El primer día de su jubilación Pedro se retiró a vivir al pueblo de sus abuelos. Ya no vivía casi nadie en él y por muy poco dinero había comprado una casa con un terrenito en el que se preparó un huerto al que dedicaría su tiempo al jubilarse.
Pedro era un urbanita y aunque al principio le costó ponerlo en marcha, preguntando mucho y trabajando más consiguió que el huerto acabara dando frutos… y verduras.
Uno de sus mayores placeres era cocinar un buen pisto con las verduras que daba el huerto en verano. Entre junio y septiembre, al menos una vez a la semana, cuando acababa la faena de la mañana recolectaba dos o tres piezas de calabacines, berenjenas, pimientos verdes, pimientos rojos y cebollas, a los que sumaba una buena cantidad de tomates.
Siempre trabajaba en el huerto sin guantes. A Pedro le gustaba sentir el tacto recio de las plantas, la vida extendiéndose silenciosa e imparable, el olor de la tierra como origen de todo e incluso acariciar el mundo animal que surgía en torno a las plantas. Era un ecosistema perfecto y Pedro participaba en él como una parte más del mismo. El cocinado del pisto le daba tiempo para pensar en cómo su trabajo en una oficina y su tiempo de ocio con ordenadores, teléfonos y pantallas digitales le había arrebatado las relaciones directas mediante el tacto, como si le hubieran amputado un sentido que ahora había recuperado.
Por ello disfrutaba quitando con las manos la tierra de los calabacines y de las cebollas, pinchándose con las berenjenas, quitándole las simientes a los pimientos y pelando los tomates. Antes de encender el fuego, empleaba un buen rato en preparar todos los ingredientes: los pelaba y troceaba en cubos grandes y de similar tamaño, y los reservaba por separado, cada uno en un cuenco diferente para añadirlos al fuego en el momento adecuado.
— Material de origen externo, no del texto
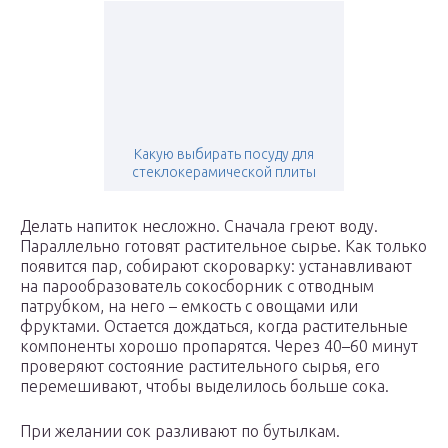
Какую выбирать посуду для
стеклокерамической плиты
Делать напиток несложно. Сначала греют воду.
Параллельно готовят растительное сырье. Как только
появится пар, собирают скороварку: устанавливают
на парообразователь сокосборник с отводным
патрубком, на него – емкость с овощами или
фруктами. Остается дождаться, когда растительные
компоненты хорошо пропарятся. Через 40–60 минут
проверяют состояние растительного сырья, его
перемешивают, чтобы выделилось больше сока.
При желании сок разливают по бутылкам.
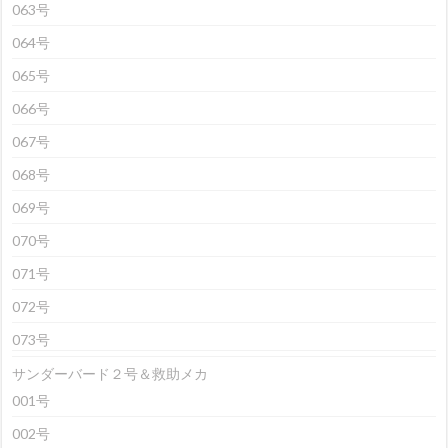
063号
064号
065号
066号
067号
068号
069号
070号
071号
072号
073号
サンダーバード２号＆救助メカ
001号
002号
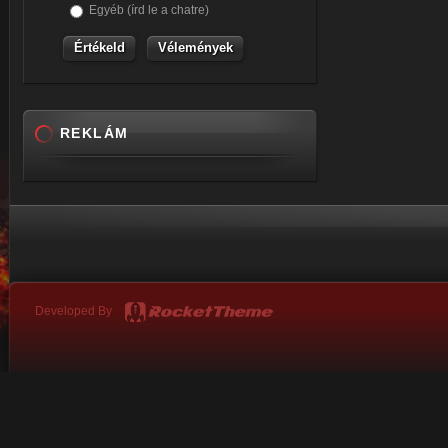
Egyéb (írd le a chatre)
Vélemények
REKLÁM
Developed By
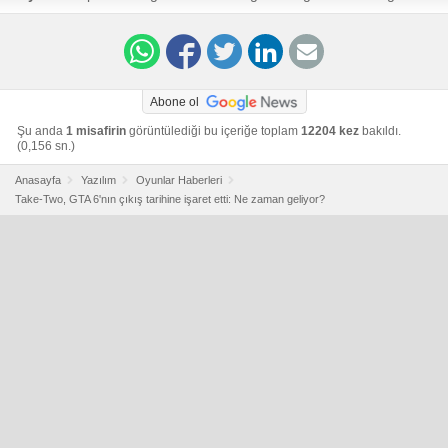
as-soon-as-next-year
Abone ol
Şu anda
1 misafirin
görüntülediği bu içeriğe toplam
12204 kez
bakıldı.
(0,156 sn.)
Anasayfa
Yazılım
Oyunlar Haberleri
Take-Two, GTA 6'nın çıkış tarihine işaret etti: Ne zaman geliyor?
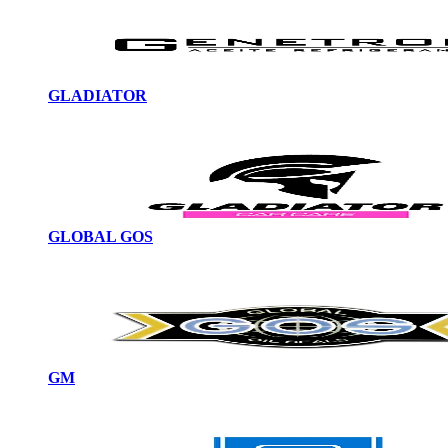
GLADIATOR
GLOBAL GOS
GM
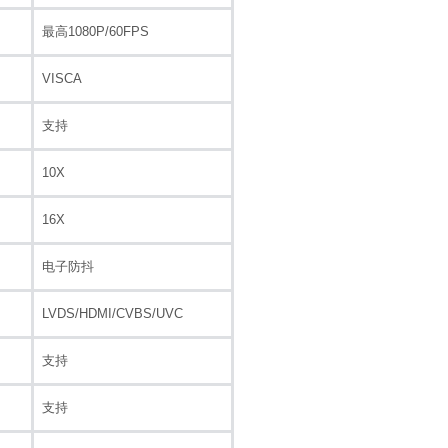
最高1080P/60FPS
VISCA
支持
10X
16X
电子防抖
LVDS/HDMI/CVBS/UVC
支持
支持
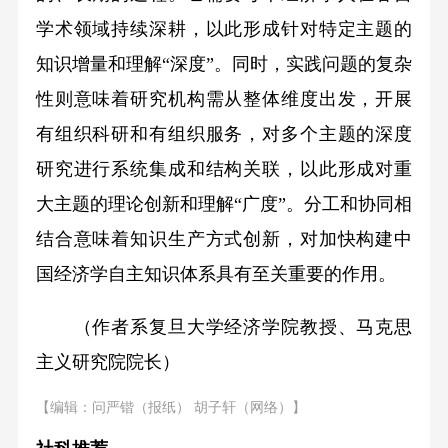
学术领域持续深耕，以此形成针对特定主题的
知识增量和理解“深度”。同时，实践问题的复杂
性则意味着研究机构需从整体维度出发，开展
有组织科研和有组织服务，对多个主题的深度
研究进行系统集成和结构关联，以此形成对重
大主题的理论创新和理解“广度”。分工和协同相
结合意味着知识生产方式创新，对加快构建中
国经济学自主知识体系具有至关重要的作用。
（作者系复旦大学经济学院教授、马克思
主义研究院院长）
【编辑：问严锴（报纸） 胡子轩（网络）】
Para el final dejaba siempre los tomates porque le encantaba abrazarlos con la mano y con delicadeza los partía por la mitad y los rallaba.
Empezaba por freír la cebolla y antes de que empezara a ponerse transparente añadía los pimientos; cuando empezaban a ponerse tiernos, incorporaba las berenjenas y lo removía todo entre cinco y siete minutos hasta que las berenjenas también empezaban a cocinarse, momento en el que echaba los calabacines y al igual que con las berenjenas, removía el conjunto varios minutos hasta que todo parecía comenzar a estar guisado. En ese momento añadía los tomates rallados –siempre ponía bastante tomate para que fuera casi el protagonista del plato-, salpimentaba y subía el fuego al máximo que el tomate se friera y fuera la clave que lo integrara todo.
Tras varios años jubilado, fue un amanecer de finales de un mes de junio cuando pensó en el camino que había recorrido desde el momento en el que se trasladó al pueblo, y sonrió. Ese día cocinó pisto y como solía hacer a menudo salió al huerto para almorzar mirando la tierra, las plantas, el sol y las nubes, y después se tumbó a descansar bajo unos frutales. Cerró los ojos y enseguida se quedó dormido.
Fue en ese instante cuando la tierra, con delicadeza, se abrió bajo su cuerpo como la boca de un animal hasta crear un hueco de su mismo tamaño y lo abrazó con cariño, engulléndolo poco a poco hasta cubrirlo por completo y fijar en su rostro la sonrisa con la que se había quedado dormido; y entonces las raíces se extendieron bajo la tierra para unirse a él como cordones umbilicales y envolverlo con ese tacto tan vital que lo había hecho tan feliz, fundiéndose en un ciclo sin tiempo. Y empezó a llover.